• Required tasks:
- A) Can you retype the cosmic ray text, beginning at the words "Ultra High-Energy Cosmic" and stopping after "of interstellar gas."?
- B) Could you extend the cosmic ray text from where it stops?

100-Year Cosmic Ray Mystery Solved with Supernovas (Photos)
W44 Supernova Remnant in Parent Star
Credit: NASA/DOE/Fermi LAT Collaboration, NRAO/AUI, JPL-Caltech, ROSAT
The W44 supernova remnant is nestled within and interacting with the molecular cloud that formed its parent star. Fermi’s LAT detects GeV gamma rays (magenta) produced when the gas is bombarded by cosmic rays, primarily protons. Radio observations (yellow) from the Karl G. Jansky Very Large Array near Socorro, N.M., and infrared (red) data from NASA’s Spitzer Space Telescope reveal filamentary structures in the remnant’s shell. Blue shows X-ray emission mapped by the Germany-led ROSAT mission.
Ultra High-Energy Cosmic Rays
Credit: NSF/J. Yang
The origin of high-energy cosmic rays has been a 100-year astronomy mystery. But a study revealed on Feb. 14, 2013, unveiled conclusive proof that they are created in supernova explosions. See more photos here of the supernova discovery.
Supernova Remnant IC 443
Credit: NASA/DOE/Fermi LAT Collaboration, NOAO/AURA/NSF, JPL-Caltech/UCLA
This multiwavelength composite shows the supernova remnant IC 443, also known as the Jellyfish Nebula. Fermi GeV gamma-ray emission is shown in magenta, optical wavelengths as yellow, and infrared data from NASA’s Wide-field Infrared Survey Explorer (WISE) mission is shown as blue (3.4 microns), cyan (4.6 microns), green (12 microns) and red (22 microns). Cyan loops indicate where the remnant is interacting with a dense cloud of interstellar gas.
Artist’s Illustration of a Supernova Explosion
Credit: Greg Stewart/SLAC National Accelerator Laboratory
An artist’s illustration of a supernova explosion, which sends off shock waves that accelerate protons to the point that they become cosmic rays, a process called Fermi acceleration. Many details of Fermi acceleration are unknown, but data from NASA’s Fermi Gamma-ray Space Telescope provide overwhelming evidence that Fermi acceleration is responsible for cosmic rays.
Spectra From Two Supernova Remnants
Credit: NASA/DOE/Fermi LAT Collaboration, Chandra X-ray Observatory, ESA; Herschel/XMM-Newton
Finding evidence for the acceleration of protons has long been a key issue in the efforts to explain the origin of cosmic rays. This pair of spectra from two supernova remnants (also shown visibly with data from various satellites and wavelengths) are the “smoking gun” that researchers have been looking for.

Document layout analysis data

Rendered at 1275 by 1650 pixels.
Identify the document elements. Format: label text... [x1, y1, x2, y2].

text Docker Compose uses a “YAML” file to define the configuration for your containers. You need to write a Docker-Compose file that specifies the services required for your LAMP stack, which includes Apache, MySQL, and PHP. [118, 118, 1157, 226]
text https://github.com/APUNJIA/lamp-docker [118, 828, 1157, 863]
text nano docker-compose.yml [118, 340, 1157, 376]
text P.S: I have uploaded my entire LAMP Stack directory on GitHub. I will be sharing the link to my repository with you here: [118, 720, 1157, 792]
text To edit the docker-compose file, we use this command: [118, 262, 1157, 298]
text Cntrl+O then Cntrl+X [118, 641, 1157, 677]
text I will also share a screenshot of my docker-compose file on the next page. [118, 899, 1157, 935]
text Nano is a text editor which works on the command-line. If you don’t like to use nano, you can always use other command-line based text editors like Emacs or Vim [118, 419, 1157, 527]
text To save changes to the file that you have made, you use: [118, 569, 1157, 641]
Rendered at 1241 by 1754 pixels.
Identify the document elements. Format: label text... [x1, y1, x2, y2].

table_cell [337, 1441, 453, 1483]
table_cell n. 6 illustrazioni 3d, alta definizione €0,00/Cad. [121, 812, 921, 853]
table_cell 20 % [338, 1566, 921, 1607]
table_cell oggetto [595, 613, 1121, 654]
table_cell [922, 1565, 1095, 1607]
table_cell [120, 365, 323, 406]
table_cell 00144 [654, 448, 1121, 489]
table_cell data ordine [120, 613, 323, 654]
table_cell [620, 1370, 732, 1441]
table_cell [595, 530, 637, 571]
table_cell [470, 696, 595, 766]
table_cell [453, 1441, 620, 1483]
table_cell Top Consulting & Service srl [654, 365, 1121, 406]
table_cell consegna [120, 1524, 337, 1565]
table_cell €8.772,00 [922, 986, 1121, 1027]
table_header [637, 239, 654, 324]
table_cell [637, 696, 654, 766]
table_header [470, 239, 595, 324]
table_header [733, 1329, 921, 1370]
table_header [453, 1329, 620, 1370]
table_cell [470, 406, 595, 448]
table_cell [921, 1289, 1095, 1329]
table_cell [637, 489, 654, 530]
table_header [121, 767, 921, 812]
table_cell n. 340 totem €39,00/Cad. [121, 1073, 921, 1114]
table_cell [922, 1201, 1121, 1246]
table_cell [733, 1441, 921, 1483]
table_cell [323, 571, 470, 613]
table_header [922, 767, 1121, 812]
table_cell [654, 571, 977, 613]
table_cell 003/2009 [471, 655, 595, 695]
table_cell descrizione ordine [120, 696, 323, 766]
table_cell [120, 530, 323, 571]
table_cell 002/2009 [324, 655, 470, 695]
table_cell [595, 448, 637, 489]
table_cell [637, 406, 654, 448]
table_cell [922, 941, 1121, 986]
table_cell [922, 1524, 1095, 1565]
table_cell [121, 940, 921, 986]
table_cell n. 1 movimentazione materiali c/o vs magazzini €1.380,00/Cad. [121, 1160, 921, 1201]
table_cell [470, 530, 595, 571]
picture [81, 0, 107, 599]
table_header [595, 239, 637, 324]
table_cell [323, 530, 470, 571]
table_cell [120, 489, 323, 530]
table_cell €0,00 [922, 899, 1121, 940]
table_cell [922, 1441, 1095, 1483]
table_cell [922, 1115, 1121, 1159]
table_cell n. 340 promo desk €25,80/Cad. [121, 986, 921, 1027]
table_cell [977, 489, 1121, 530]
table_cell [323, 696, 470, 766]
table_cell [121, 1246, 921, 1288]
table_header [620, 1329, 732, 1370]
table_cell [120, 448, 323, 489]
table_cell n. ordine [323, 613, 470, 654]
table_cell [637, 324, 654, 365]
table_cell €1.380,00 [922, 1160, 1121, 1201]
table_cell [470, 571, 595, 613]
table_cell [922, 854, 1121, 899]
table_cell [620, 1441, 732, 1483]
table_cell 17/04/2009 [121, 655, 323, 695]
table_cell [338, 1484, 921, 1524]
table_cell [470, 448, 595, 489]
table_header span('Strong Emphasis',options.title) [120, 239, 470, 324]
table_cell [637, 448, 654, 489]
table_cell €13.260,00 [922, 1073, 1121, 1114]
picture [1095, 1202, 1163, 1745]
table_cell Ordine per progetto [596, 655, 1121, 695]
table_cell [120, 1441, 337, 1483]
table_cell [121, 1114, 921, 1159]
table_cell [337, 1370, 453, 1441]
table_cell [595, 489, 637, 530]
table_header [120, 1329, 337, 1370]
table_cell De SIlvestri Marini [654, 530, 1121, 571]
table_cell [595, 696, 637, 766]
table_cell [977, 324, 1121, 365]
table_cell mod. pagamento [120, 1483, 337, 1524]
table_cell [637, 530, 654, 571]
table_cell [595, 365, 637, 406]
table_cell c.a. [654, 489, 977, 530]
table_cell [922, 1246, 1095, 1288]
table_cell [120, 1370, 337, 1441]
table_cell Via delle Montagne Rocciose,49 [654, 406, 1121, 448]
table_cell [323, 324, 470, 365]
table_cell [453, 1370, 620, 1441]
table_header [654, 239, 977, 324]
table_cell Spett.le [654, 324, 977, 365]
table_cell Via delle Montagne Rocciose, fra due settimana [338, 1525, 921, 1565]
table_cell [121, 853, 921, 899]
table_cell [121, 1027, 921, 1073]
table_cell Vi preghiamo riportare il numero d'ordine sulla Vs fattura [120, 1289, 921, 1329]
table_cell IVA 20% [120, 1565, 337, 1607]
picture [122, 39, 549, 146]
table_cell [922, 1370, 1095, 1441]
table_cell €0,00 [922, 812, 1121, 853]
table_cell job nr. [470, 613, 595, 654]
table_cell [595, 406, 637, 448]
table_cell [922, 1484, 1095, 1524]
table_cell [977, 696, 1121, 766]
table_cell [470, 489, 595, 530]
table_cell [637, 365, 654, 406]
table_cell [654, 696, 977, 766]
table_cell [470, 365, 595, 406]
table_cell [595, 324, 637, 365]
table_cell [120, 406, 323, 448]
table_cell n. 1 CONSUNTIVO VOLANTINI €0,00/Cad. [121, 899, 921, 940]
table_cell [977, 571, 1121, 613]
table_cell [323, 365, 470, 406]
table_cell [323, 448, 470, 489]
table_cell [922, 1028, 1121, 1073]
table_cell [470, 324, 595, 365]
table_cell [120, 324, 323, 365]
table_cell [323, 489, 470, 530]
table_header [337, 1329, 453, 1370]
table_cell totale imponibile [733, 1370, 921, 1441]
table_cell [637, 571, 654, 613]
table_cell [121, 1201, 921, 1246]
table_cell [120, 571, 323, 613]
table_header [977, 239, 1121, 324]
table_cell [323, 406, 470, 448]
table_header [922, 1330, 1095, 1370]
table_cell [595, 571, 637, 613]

• Answer section:
- A)
Ultra High-Energy Cosmic Rays
Credit: NSF/J. Yang
The origin of high-energy cosmic rays has been a 100-year astronomy mystery. But a study revealed on Feb. 14, 2013, unveiled conclusive proof that they are created in supernova explosions. See more photos here of the supernova discovery.
Supernova Remnant IC 443
Credit: NASA/DOE/Fermi LAT Collaboration, NOAO/AURA/NSF, JPL-Caltech/UCLA
This multiwavelength composite shows the supernova remnant IC 443, also known as the Jellyfish Nebula. Fermi GeV gamma-ray emission is shown in magenta, optical wavelengths as yellow, and infrared data from NASA’s Wide-field Infrared Survey Explorer (WISE) mission is shown as blue (3.4 microns), cyan (4.6 microns), green (12 microns) and red (22 microns). Cyan loops indicate where the remnant is interacting with a dense cloud of interstellar gas.

- B)
Supernova SN 1006 Remnant
Credit: Radio: NRAO/AUI/NSF/GBT/VLA/Dyer, Maddalena & Cornwell, X-ray: Chandra X-ray Observatory; NASA/CXC/Rutgers/G. Cassam-Chenaï, J. Hughes et al., Visible light: 0.9-metre Curtis Schmidt optical telescope; NOAO/AURA/NSF/CTIO/Middlebury College/F. Winkler and
Another study announced on Feb. 14, 2013, studied the supernova SN 1006 to also find evidence of supernova shock waves that can accelerate cosmic rays. This remarkable image was created from pictures taken by different telescopes in space and on the ground. It shows the thousand-year-old remnant of the brilliant SN 1006 supernova, as seen in radio (red), X-ray (blue) and visible light (yellow). .
Part of Supernova Remnant SN 1006
Credit: NASA, ESA, and the Hubble Heritage Team (STScI/AURA). Acknowledgment: W. Blair (Johns Hopkins University)
This image is a composite of hydrogen-light observations taken with Hubble’s Advanced Camera for Surveys in February 2006 and Wide Field Planetary Camera 2 observations in blue, yellow-green, and near-infrared light taken in April 2008. The supernova remnant, visible only in the hydrogen-light filter was assigned a red hue in this color image.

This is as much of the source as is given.